With the help of their teachers at ESIGELEC (École Supérieure d'Ingénieur en Génie Électrique), engineering students are developing an electronic Braille dictionary with audio playback of the definitions.

Social and Employment

Saint-Etienne du Rouvray, France

Julie Chavaribeyre

€3,000 (2011 Student Solidarity Prize) to the Selection Committee at 2011/06/28

Project leader

Captive 2000 - École Supérieure d'Ingénieur en Génie Électrique

The students of ESIGELEC (École Supérieure d'Ingénieur en Génie Électrique) are implementing the lessons learned during their training to carry out a multidisciplinary project of community interest, with the assistance of their teachers.

From market survey...

A group of six students decided to launch the production of an electronic dictionary for the visually challenged. To evaluate demand, they first made a survey of products available on the market with the help of Eurobraille, a company specialized for 30 years in France in the production of hardware and software for the visually challenged.

Their study confirmed the need for a small dictionary for visually challenged persons, including Braille and audio playback of the definitions. The students are therefore working on an electronic pocket dictionary (the size of a mini PC) featuring a Braille keyboard with a translation of the alphabet, a Braille display screen and audio playback of the definitions.

... To production

To optimize the ergonomics of the product (particularly in the keyboard arrangement), the students worked with a Rouen nonprofit of visually challenged persons. The latter suggested a keyboard in alphabetical order rather than a conventional Azerty keyboard.

The product is as complete as a conventional dictionary, with 30,000 words. The term researched is entered in Braille on the keyboard and the definition is displayed on the screen in Braille and can be heard by audio playback.

All through the production of the dictionary, the students are assisted by their teachers.
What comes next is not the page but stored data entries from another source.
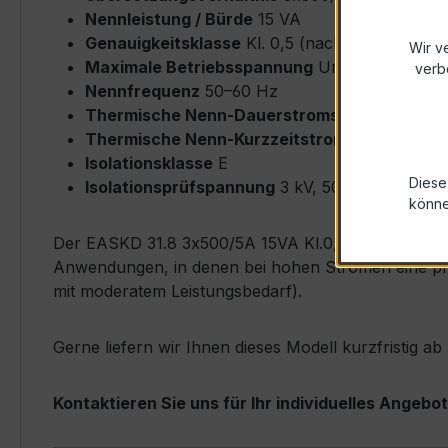
Nennleistung / Bürde
15 VA
Genauigkeitsklasse
Kl. 0,5 (nach IEC/EN 6186
Wir v
Maximale Betriebsspannung
Um ≤ 0,72 kV
verb
Nennfrequenz
50–60 Hz
Thermische Nenn-Dauerstromstärke
Icth = 
Thermische Nenn-Kurzzeitstromstärke
Ith = 
Isolationsklasse
E
Diese
Isolationsprüfspannung
3 kV, 50 Hz, 1 min
könn
Der EASKD 31.8 3x500/5A 15VA Kl.0,5 zeichnet sich 
Anwendungen, in denen bei hohen Strömen eine präz
mit moderatem Leistungsbedarf).
Gerne liefern wir Ihnen dieses Modell kurzfristig 
Kontaktieren Sie uns für Ihr individuelles Angebot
The project is part of their training, which includes the completion of a multidisciplinary project of community interest, implementing their knowledge.

The six students enlisted the help of Captive 2000, a nonprofit active since 1999 on the Esigelec campus, to propose their project to the jury of the Student Solidarity Prize. The jury gave them a grant for the acquisition and programming of the electronic hardware and the database of the dictionary.

Julie Chavaribeyre, communication assistant with Veolia Environment and sponsor of the project, is herself visually challenged, and has provided the students with her network of relations, in particular the nonprofit "Voir Ensemble" (Seeing Together).